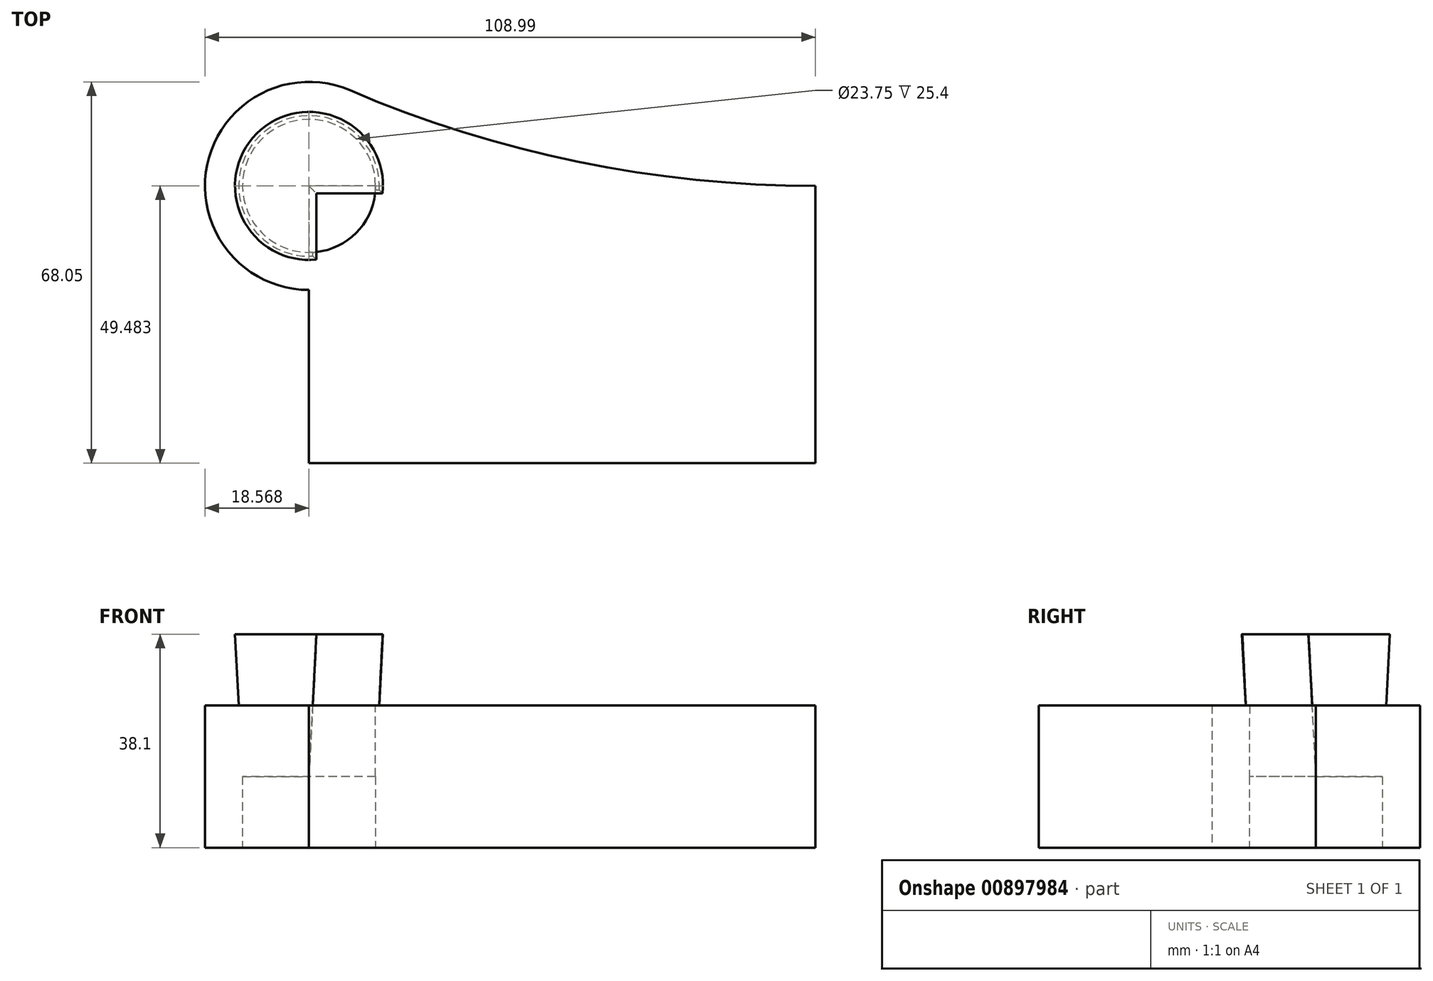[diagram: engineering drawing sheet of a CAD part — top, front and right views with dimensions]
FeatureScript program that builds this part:
annotation { "Feature Type Name" : "Feature", "Feature Type Description" : "" }
export const myFeature = defineFeature(function(context is Context, id is Id, definition is map)
    precondition{}
    {
        {
            var Q0;
            Q0=qCreatedBy(makeId("Top.planeOp"),FACE);
            var sketch = newSketch(context, id + "F0", { "sketchPlane" : qUnion([Q0])});
            skLineSegment(sketch, "E0.bottom", {"start": v(45.21, -24.74) * mm, "end": v(-45.21, -24.74) * mm});
            skLineSegment(sketch, "E0.top", {"start": v(45.21, 24.74) * mm, "end": v(-45.21, 24.74) * mm});
            skLineSegment(sketch, "E0.left", {"start": v(45.21, -24.74) * mm, "end": v(45.21, 24.74) * mm});
            skLineSegment(sketch, "E0.right", {"start": v(-45.21, -24.74) * mm, "end": v(-45.21, 24.74) * mm});
            skPoint(sketch, "E0.middle", {"position": v(0, 0) * mm});
            skCircle(sketch, "E1", {"center": v(-45.21, 24.74) * mm, "radius": 18.56 * mm});
            skArc(sketch, "E2", {"start": v(-37.9, 41.8) * mm, "mid": v(2.8, 29.05) * mm, "end": v(45.21, 24.74) * mm});
            skCircle(sketch, "E3", {"center": v(-45.21, 24.74) * mm, "radius": 11.88 * mm});
            skSolve(sketch);
        }
        {
            var Q0;
            {var subQ0=sQuery(id+"F0.wireOp",EDGE,"E1");var subQ4=sQuery(id+"F0.wireOp",EDGE,"E0.top");var subQ5=makeQuery(id+"F0.imprint","INTERSECT",VERTEX,{"derivedFrom":[subQ4,subQ0]});Q0=makeQuery(id+"F0.imprint","IMPRINT",FACE,{"disambiguationData":[TD([[makeQuery(id+"F0.imprint","IMPRINT",EDGE,{"disambiguationData":[TD([[subQ5,-1.0]])],"derivedFrom":subQ4}),-1.0]])]});}
            var Q1;
            {var subQ0=sQuery(id+"F0.wireOp",EDGE,"E2");Q1=makeQuery(id+"F0.imprint","IMPRINT",FACE,{"disambiguationData":[TD([[makeQuery(id+"F0.imprint","IMPRINT",EDGE,{"derivedFrom":subQ0}),-1.0]])]});}
            var Q2;
            {var subQ5=sQuery(id+"F0.wireOp",EDGE,"E0.bottom");Q2=makeQuery(id+"F0.imprint","IMPRINT",FACE,{"disambiguationData":[TD([[makeQuery(id+"F0.imprint","IMPRINT",EDGE,{"derivedFrom":subQ5}),-1.0]])]});}
            var Q3;
            {var subQ0=sQuery(id+"F0.wireOp",EDGE,"E1");var subQ1=sQuery(id+"F0.wireOp",EDGE,"E0.top");var subQ2=makeQuery(id+"F0.imprint","INTERSECT",VERTEX,{"derivedFrom":[subQ1,subQ0]});Q3=makeQuery(id+"F0.imprint","IMPRINT",FACE,{"disambiguationData":[TD([[makeQuery(id+"F0.imprint","IMPRINT",EDGE,{"disambiguationData":[TD([[subQ2,-1.0]])],"derivedFrom":subQ1}),1.0]])]});}
            extrude(context, id + "F1", {"entities" : qUnion([Q0, Q1, Q2, Q3]), "endBound" : BoundingType.SYMMETRIC, "depth" : 25.4 * mm, "offsetDistance" : 25.4 * mm});
        }
        {
            var Q0;
            {var subQ0=sQuery(id+"F0.wireOp",EDGE,"E0.right");var subQ1=sQuery(id+"F0.wireOp",EDGE,"E0.top");var subQ2=makeQuery(id+"F0.imprint","INTERSECT",VERTEX,{"derivedFrom":[subQ1,subQ0]});Q0=makeQuery(id+"F0.imprint","IMPRINT",FACE,{"disambiguationData":[TD([[makeQuery(id+"F0.imprint","IMPRINT",EDGE,{"disambiguationData":[TD([[subQ2,1.0]])],"derivedFrom":subQ1}),-1.0]])]});}
            extrude(context, id + "F2", {"entities" : qUnion([Q0]), "operationType" : NewBodyOperationType.ADD, "depth" : 25.4 * mm, "offsetDistance" : 25.4 * mm, "hasDraft" : true, "draftAngle" : 3 * degree});
        }
        {
            var Q0;
            Q0=makeQuery(id+"F1.opExtrude","SWEPT_FACE",FACE,{"disambiguationData":[OSD([sQuery(id+"F0.wireOp",EDGE,"E0.bottom")])]});
            extrude(context, id + "F3", {"entities" : qUnion([Q0]), "operationType" : NewBodyOperationType.REMOVE, "depth" : 25.4 * mm, "offsetDistance" : 25.4 * mm});
        }
    });
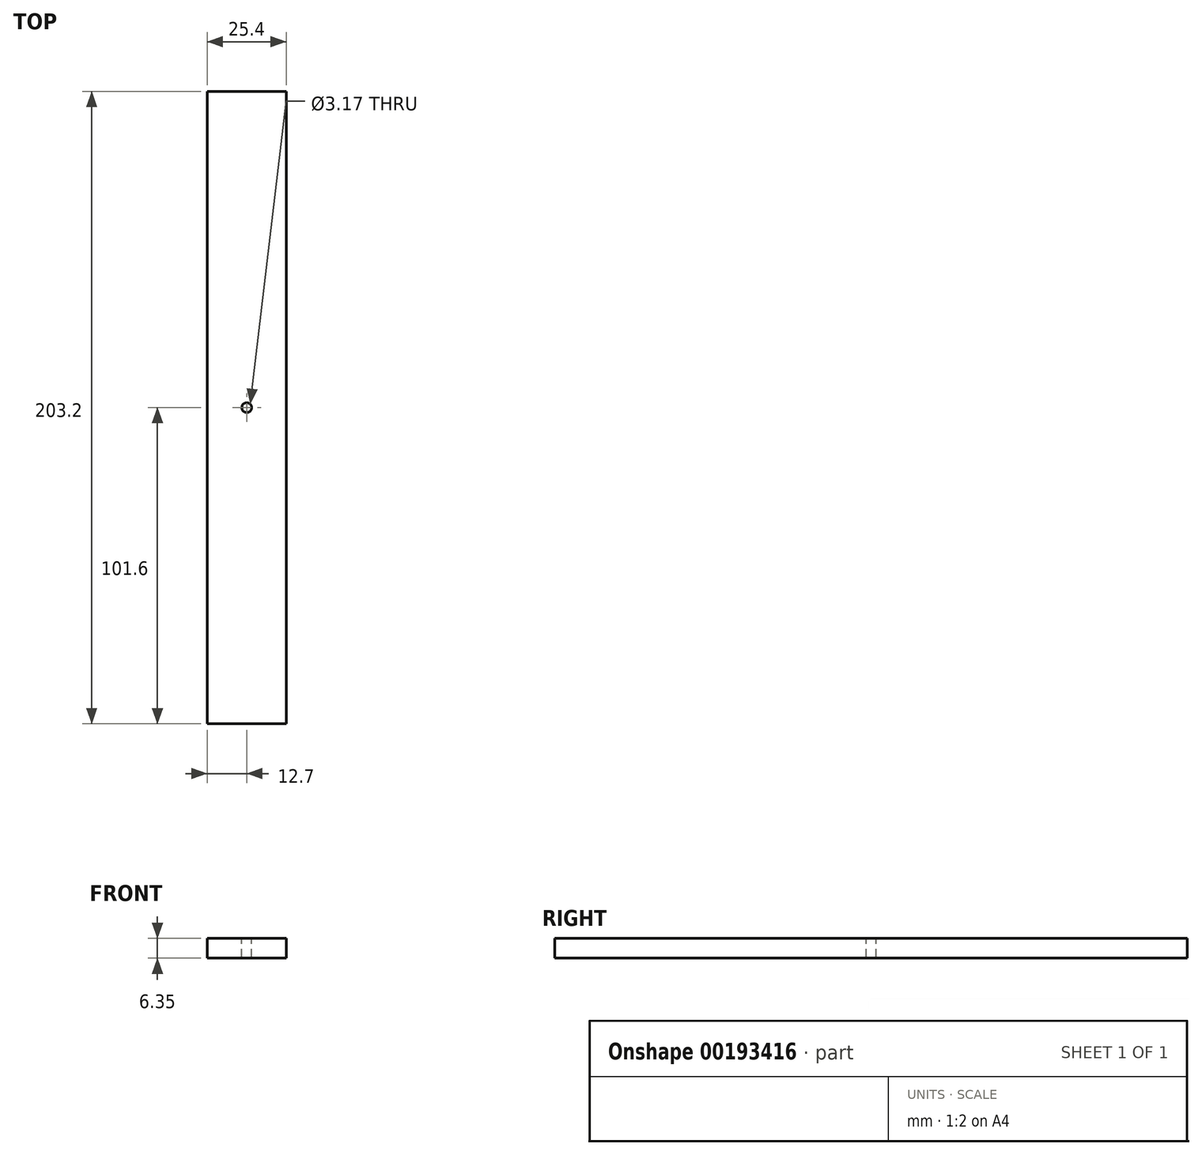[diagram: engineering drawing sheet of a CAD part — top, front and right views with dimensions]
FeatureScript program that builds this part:
annotation { "Feature Type Name" : "Feature", "Feature Type Description" : "" }
export const myFeature = defineFeature(function(context is Context, id is Id, definition is map)
    precondition{}
    {
        {
            var Q0;
            Q0=qCreatedBy(makeId("Top.planeOp"),FACE);
            var sketch = newSketch(context, id + "F0", { "sketchPlane" : qUnion([Q0])});
            skLineSegment(sketch, "E0.bottom", {"start": v(12.7, 101.6) * mm, "end": v(-12.7, 101.6) * mm});
            skLineSegment(sketch, "E0.top", {"start": v(12.7, -101.6) * mm, "end": v(-12.7, -101.6) * mm});
            skLineSegment(sketch, "E0.left", {"start": v(12.7, 101.6) * mm, "end": v(12.7, -101.6) * mm});
            skLineSegment(sketch, "E0.right", {"start": v(-12.7, 101.6) * mm, "end": v(-12.7, -101.6) * mm});
            skPoint(sketch, "E0.middle", {"position": v(0, 0) * mm});
            skSolve(sketch);
        }
        {
            var Q0;
            Q0=qSketchRegion(id+"F0",true);
            extrude(context, id + "F1", {"entities" : qUnion([Q0]), "depth" : 6.35 * mm});
        }
        {
            var Q0;
            Q0=makeQuery(id+"F1.opExtrude","CAP_FACE",FACE,{"disambiguationData":[OSD([sQuery(id+"F0.wireOp",EDGE,"E0.bottom"),sQuery(id+"F0.wireOp",EDGE,"E0.top"),sQuery(id+"F0.wireOp",EDGE,"E0.left"),sQuery(id+"F0.wireOp",EDGE,"E0.right")])],"isStart":false});
            var sketch = newSketch(context, id + "F2", { "sketchPlane" : qUnion([Q0])});
            skCircle(sketch, "E1", {"center": v(0, 0) * mm, "radius": 1.59 * mm});
            skSolve(sketch);
        }
        {
            var Q0;
            Q0 = qSketchRegion(id + "F2", true);
            extrude(context, id + "F3", {"entities" : qUnion([Q0]), "operationType" : NewBodyOperationType.REMOVE, "endBound" : BoundingType.THROUGH_ALL, "oppositeDirection" : true, "depth" : 25.4 * mm});
        }
    });
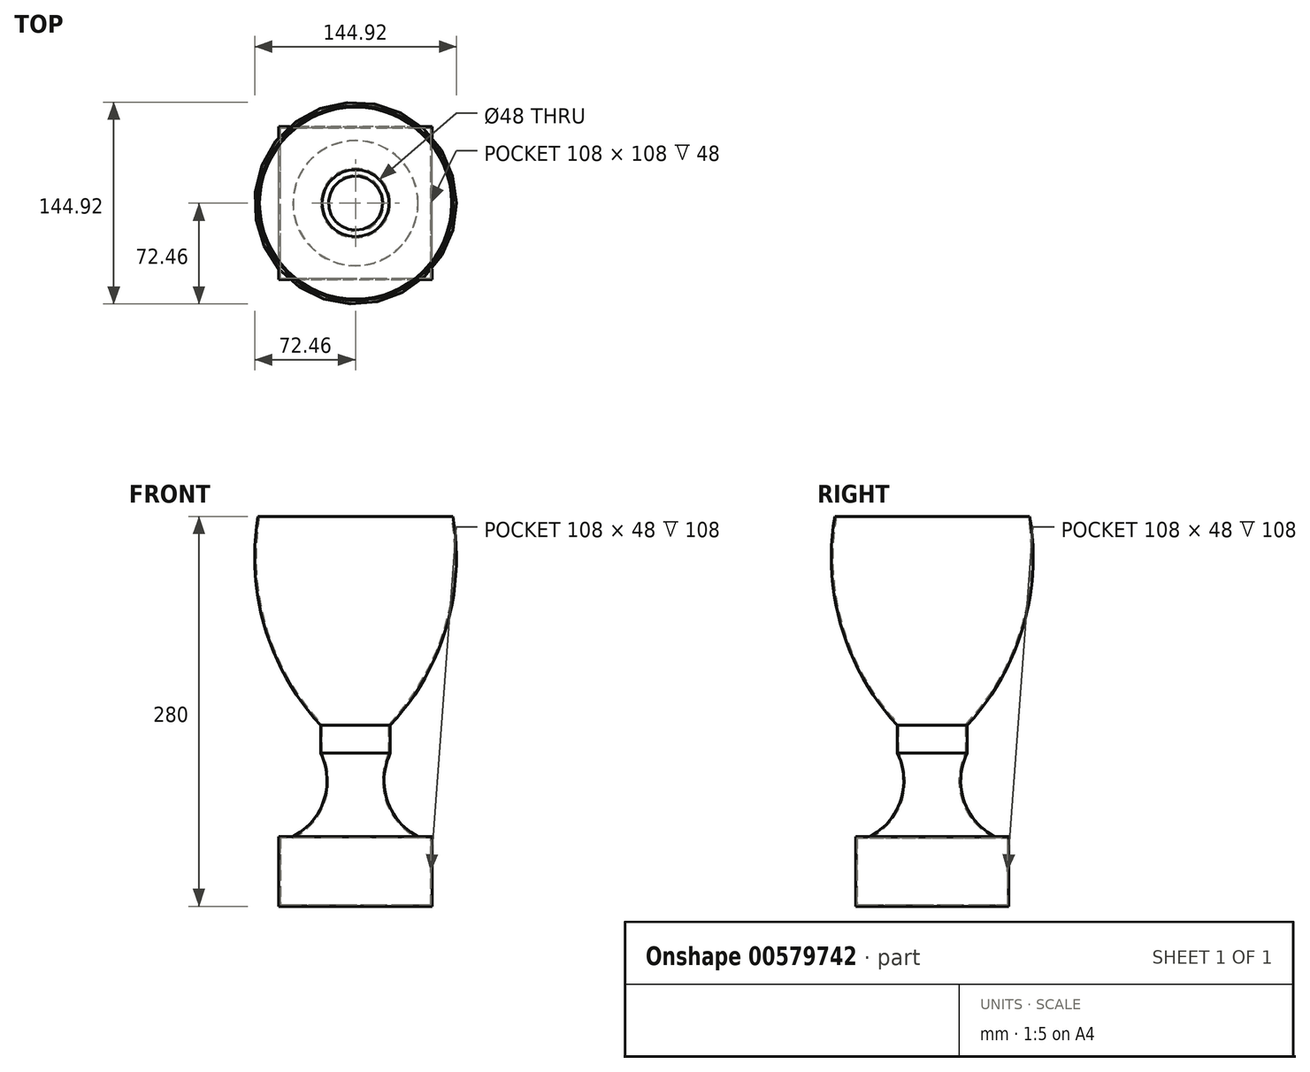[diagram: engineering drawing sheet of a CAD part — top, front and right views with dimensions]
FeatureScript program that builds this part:
annotation { "Feature Type Name" : "Feature", "Feature Type Description" : "" }
export const myFeature = defineFeature(function(context is Context, id is Id, definition is map)
    precondition{}
    {
        {
            var Q0;
            Q0=qCreatedBy(makeId("Front.planeOp"),FACE);
            var sketch = newSketch(context, id + "F0", { "sketchPlane" : qUnion([Q0])});
            skLineSegment(sketch, "E0", {"start": v(55, 50) * mm, "end": v(100, 50) * mm});
            skLineSegment(sketch, "E1", {"start": v(55, 130) * mm, "end": v(80, 130) * mm});
            skLineSegment(sketch, "E2", {"start": v(80, 130) * mm, "end": v(80, 110) * mm});
            skLineSegment(sketch, "E3", {"start": v(80, 110) * mm, "end": v(55, 110) * mm});
            skArc(sketch, "E4", {"start": v(80, 110) * mm, "mid": v(77.77, 75.92) * mm, "end": v(100, 50) * mm});
            skLineSegment(sketch, "E5", {"start": v(55, 130) * mm, "end": v(55, 50) * mm});
            skSolve(sketch);
        }
        {
            var Q0;
            Q0=qCreatedBy(makeId("Front.planeOp"),FACE);
            var sketch = newSketch(context, id + "F1", { "sketchPlane" : qUnion([Q0])});
            skLineSegment(sketch, "E6", {"start": v(0, 0) * mm, "end": v(110, 0) * mm});
            skLineSegment(sketch, "E7", {"start": v(110, 0) * mm, "end": v(110, 50) * mm});
            skLineSegment(sketch, "E8", {"start": v(110, 50) * mm, "end": v(0, 50) * mm});
            skLineSegment(sketch, "E9", {"start": v(0, 50) * mm, "end": v(0, 0) * mm});
            skSolve(sketch);
        }
        {
            var Q0;
            Q0 = qSketchRegion(id + "F1", true);
            extrude(context, id + "F2", {"entities" : qUnion([Q0]), "endBound" : BoundingType.SYMMETRIC, "depth" : 110 * mm, "offsetDistance" : 25 * mm});
        }
        {
            var Q0;
            Q0=qCreatedBy(makeId("Front.planeOp"),FACE);
            var sketch = newSketch(context, id + "F3", { "sketchPlane" : qUnion([Q0])});
            skLineSegment(sketch, "E10", {"start": v(0, 0) * mm, "end": v(55, 0) * mm});
            skLineSegment(sketch, "E11", {"start": v(55, 130) * mm, "end": v(55, 280) * mm});
            skLineSegment(sketch, "E12", {"start": v(55, 280) * mm, "end": v(125, 280) * mm});
            skLineSegment(sketch, "E13", {"start": v(55, 130) * mm, "end": v(80, 130) * mm});
            skArc(sketch, "E14", {"start": v(80, 130) * mm, "mid": v(120, 199.75) * mm, "end": v(125, 280) * mm});
            skSolve(sketch);
        }
        {
            var Q0;
            Q0 = qSketchRegion(id + "F0", true);
            var Q1;
            Q1=sQuery(id+"F0.wireOp",EDGE,"E5");
            revolve(context, id + "F4", {"operationType" : NewBodyOperationType.ADD, "entities" : qUnion([Q0]), "axis" : qUnion([Q1]), "revolveType" : RevolveType.FULL});
        }
        {
            var Q0;
            Q0 = qSketchRegion(id + "F3", true);
            var Q1;
            Q1=sQuery(id+"F3.wireOp",EDGE,"E11");
            revolve(context, id + "F5", {"operationType" : NewBodyOperationType.ADD, "entities" : qUnion([Q0]), "axis" : qUnion([Q1]), "revolveType" : RevolveType.FULL});
        }
        {
            var Q0;
            Q0=makeQuery(id+"F5.opRevolve","SWEPT_FACE",FACE,{"disambiguationData":[OSD([sQuery(id+"F3.wireOp",EDGE,"E12")])]});
            shell(context, id + "F6", {"entities" : qUnion([Q0]), "thickness" : 1 * mm});
        }
    });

◆ ◆ ◆ ◆ ◆

:: TASK BRIEF ::
Beginning at the first line of the records and ending after the line that contains "v(-37.9, 41.8) *", write out each line as an entry in a numbered list. Skip blank lines and leave out the pictures.

:: ANSWER FOR THE TASK ::
1. [diagram: engineering drawing sheet of a CAD part — top, front and right views with dimensions]
2. FeatureScript program that builds this part:
3. annotation { "Feature Type Name" : "Feature", "Feature Type Description" : "" }
4. export const myFeature = defineFeature(function(context is Context, id is Id, definition is map)
5.     precondition{}
6.     {
7.         {
8.             var Q0;
9.             Q0=qCreatedBy(makeId("Top.planeOp"),FACE);
10.             var sketch = newSketch(context, id + "F0", { "sketchPlane" : qUnion([Q0])});
11.             skLineSegment(sketch, "E0.bottom", {"start": v(45.21, -24.74) * mm, "end": v(-45.21, -24.74) * mm});
12.             skLineSegment(sketch, "E0.top", {"start": v(45.21, 24.74) * mm, "end": v(-45.21, 24.74) * mm});
13.             skLineSegment(sketch, "E0.left", {"start": v(45.21, -24.74) * mm, "end": v(45.21, 24.74) * mm});
14.             skLineSegment(sketch, "E0.right", {"start": v(-45.21, -24.74) * mm, "end": v(-45.21, 24.74) * mm});
15.             skPoint(sketch, "E0.middle", {"position": v(0, 0) * mm});
16.             skCircle(sketch, "E1", {"center": v(-45.21, 24.74) * mm, "radius": 18.56 * mm});
17.             skArc(sketch, "E2", {"start": v(-37.9, 41.8) * mm, "mid": v(2.8, 29.05) * mm, "end": v(45.21, 24.74) * mm});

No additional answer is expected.